In default Lambda configuration, throwing an error from Lambda is enough to signal back a failure. However, there are a few side effects that happen when you do it this way. First, you get invocation errors in your monitoring system. Second, AWS automatically scales down your Lambda execution attempts so that your system will not be overwhelmed with failed processes or retries. Instead, we turn on the batchItemFailure for our Lambda trigger. Although the name implies batch processing, you can still use it for single message processing.

// Lambda handler example that returns a batch item failure.
// For simplicitly this code assumes that only one job "Record" has been received.

exports.handler = async (event, context) => {
  try {
    // .. Do something with the job
  } catch (e) {
    // Return the batch item failures structure to signal the item has "failed"
    return {
      batchItemFailures: [
        {
          itemIdentifier: event.Records[0].messageId
        }
      ]
    };
  }
};

Using the batchItemFailure return structure not only can we signal back a failure without throwing an error, showing a successful invocation, but Lambda explicitly will not scale down our Lambda concurrency, allowing it to deal with a high volume of message processing.

And with this we can achieve a very simple, robust, fully serverless, and accurate self-limiting system for concurrency. However, there are still some limitations to this method. Let’s discuss them and consider some alternatives.

We Still Need to Consider Limits

FIFO queues can only have a maximum of 20K in-flight messages at any given time. So, using one queue you can only reach concurrency of 20K jobs. For us that was more than enough, but if you need more it’s also possible to have more queues and alternate between them.

Besides an upper limit, there’s also a practical lower limit. Since we’re relying on message grouping on the FIFO queue, we’re basically predetermining a lane for the message to be processed. FIFO will not “switch” groups of a given message if one of the groups finishes all their messages. Because of that, this solution will not work well for small concurrency numbers.

If you need a low concurrency number, it’s probably better to use a lock acquiring mechanism or a similar pattern.
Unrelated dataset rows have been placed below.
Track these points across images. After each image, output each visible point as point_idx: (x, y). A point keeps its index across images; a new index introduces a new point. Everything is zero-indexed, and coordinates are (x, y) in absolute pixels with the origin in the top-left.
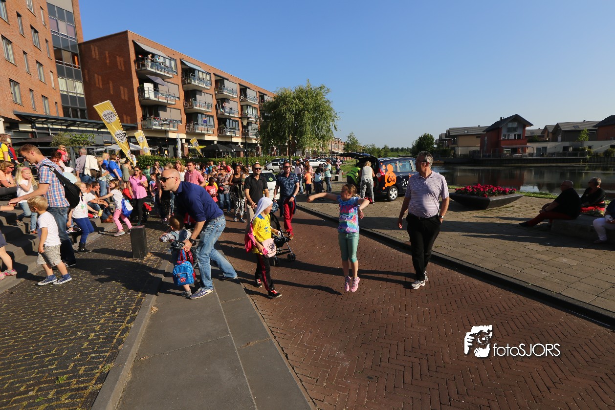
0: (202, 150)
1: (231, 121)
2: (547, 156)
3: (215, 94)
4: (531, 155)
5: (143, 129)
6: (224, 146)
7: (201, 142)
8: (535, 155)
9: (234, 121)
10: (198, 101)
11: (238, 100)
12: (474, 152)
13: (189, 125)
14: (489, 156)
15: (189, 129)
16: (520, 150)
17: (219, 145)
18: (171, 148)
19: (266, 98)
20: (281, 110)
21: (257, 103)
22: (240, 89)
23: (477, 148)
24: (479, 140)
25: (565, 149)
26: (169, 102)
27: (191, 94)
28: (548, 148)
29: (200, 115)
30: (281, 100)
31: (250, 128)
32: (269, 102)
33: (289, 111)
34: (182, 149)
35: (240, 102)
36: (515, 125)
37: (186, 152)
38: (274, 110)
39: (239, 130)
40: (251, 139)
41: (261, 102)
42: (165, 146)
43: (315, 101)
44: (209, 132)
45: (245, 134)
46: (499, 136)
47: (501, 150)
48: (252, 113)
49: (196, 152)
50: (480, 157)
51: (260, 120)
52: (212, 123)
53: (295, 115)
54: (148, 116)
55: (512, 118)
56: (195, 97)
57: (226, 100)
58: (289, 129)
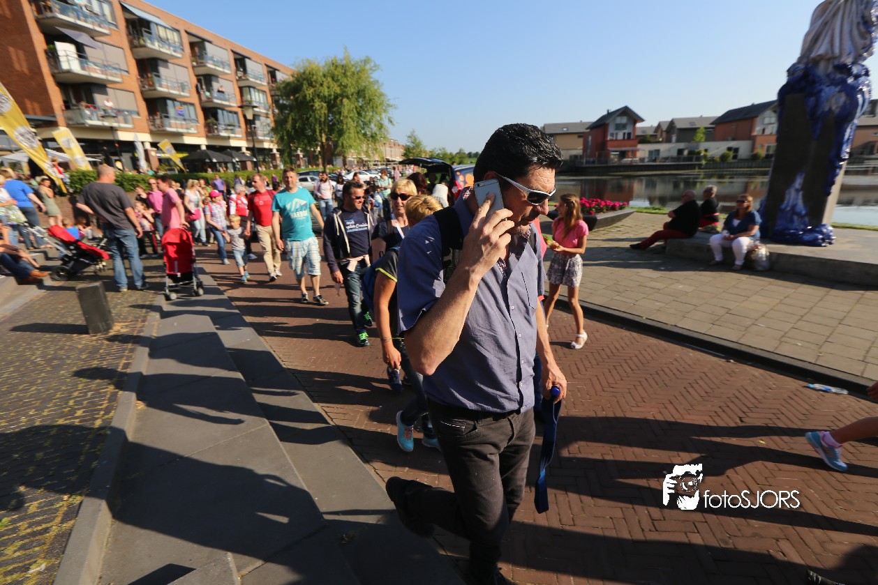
0: (183, 160)
1: (225, 112)
2: (660, 162)
3: (193, 67)
4: (642, 160)
5: (68, 126)
6: (218, 153)
7: (179, 147)
8: (647, 160)
9: (231, 112)
10: (163, 77)
11: (233, 78)
12: (576, 157)
13: (154, 119)
14: (594, 162)
15: (154, 125)
16: (630, 154)
17: (210, 152)
18: (126, 157)
19: (279, 76)
20: (305, 96)
21: (265, 84)
22: (236, 60)
23: (579, 151)
24: (581, 140)
25: (680, 151)
26: (110, 78)
27: (148, 66)
28: (661, 150)
29: (169, 102)
30: (304, 79)
31: (257, 123)
32: (284, 82)
33: (318, 96)
34: (147, 159)
35: (237, 81)
36: (624, 120)
37: (155, 164)
38: (294, 96)
39: (240, 127)
40: (262, 141)
41: (272, 81)
42: (115, 154)
43: (357, 81)
44: (190, 131)
45: (251, 134)
46: (605, 135)
47: (607, 155)
48: (260, 100)
49: (172, 163)
50: (582, 163)
51: (273, 111)
52: (193, 116)
53: (328, 103)
54: (74, 101)
55: (621, 111)
56: (157, 71)
57: (213, 78)
58: (320, 125)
Usually low concurrency numbers also mean that the amount of jobs is meant to be low so there’s less concern about the large number of state transitions that wait for a lock.
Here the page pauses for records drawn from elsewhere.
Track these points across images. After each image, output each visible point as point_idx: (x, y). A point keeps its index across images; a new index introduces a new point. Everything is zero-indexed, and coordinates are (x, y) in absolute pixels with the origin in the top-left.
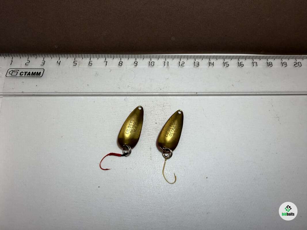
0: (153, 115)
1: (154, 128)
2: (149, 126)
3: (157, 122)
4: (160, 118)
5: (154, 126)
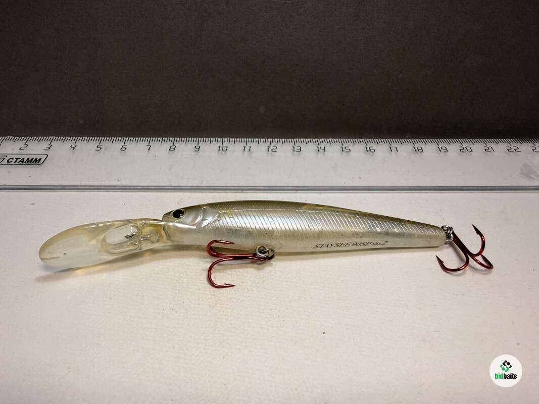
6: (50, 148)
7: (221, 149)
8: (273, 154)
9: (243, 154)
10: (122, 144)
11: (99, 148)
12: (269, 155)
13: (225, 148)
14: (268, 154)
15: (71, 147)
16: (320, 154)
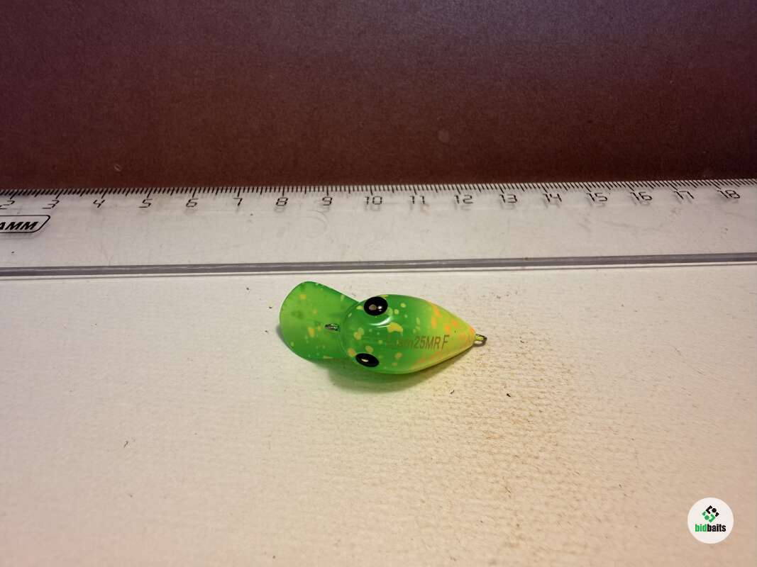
0: (492, 369)
1: (502, 412)
2: (484, 405)
3: (512, 389)
4: (519, 380)
5: (503, 404)
6: (54, 205)
7: (370, 201)
8: (465, 208)
9: (411, 208)
10: (188, 196)
11: (147, 204)
12: (459, 209)
13: (377, 200)
14: (456, 207)
15: (94, 203)
16: (552, 207)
It’s important to take into account that we have essentially taken control of the message processing. Since jobs can actually fail for various reasons, we will want to do one of the following:

Call “ChangeVisibilityTimeout” on the message so that it returns immediately to the queue.
Delete the message and manually re-submit it or move it to our own dead-letter queue.

If we fail to do one of these, we will end up blocking all of the messages in a certain group for no real reason. Remember, we use these groups for concurrency and not because the jobs actually depend on one another.

Finishing with one small improvement

One way to expand this solution is to keep in mind that we are not really bound to a fixed concurrency number. Some of our jobs might need to be limited to 50 concurrent runs, others may have 1500 concurrent runs. This can easily be achieved with the same code by changing the message group ID to a {type}-{number}. For example, we can have these two ranges a-[1–50] and b-[1–1500], which will each apply a different concurrency limit using the same pipeline.

At the center of this pattern are two distinct uses of different mechanisms around Lambda. One is grouping for concurrency, and the other is signaling a failed processing to take control of the message. While grouping does not really break any paradigms, returning the failed processing of a message is actually using an abstraction that perhaps we’re not meant to use.

Usually breaking abstractions is something I’m not in favor of, but this solution is so simple and “basically works” that the pros really outweigh the cons. In a more philosophical sense, the key takeaway is that we actually should be exploiting the resources and tooling and squeeze as many useful use-cases and possible solutions as we can, especially with proven and stable services like SQS.

If you want to experiment with this workflow, we have published a ready-to-use SAM template. Happy hacking.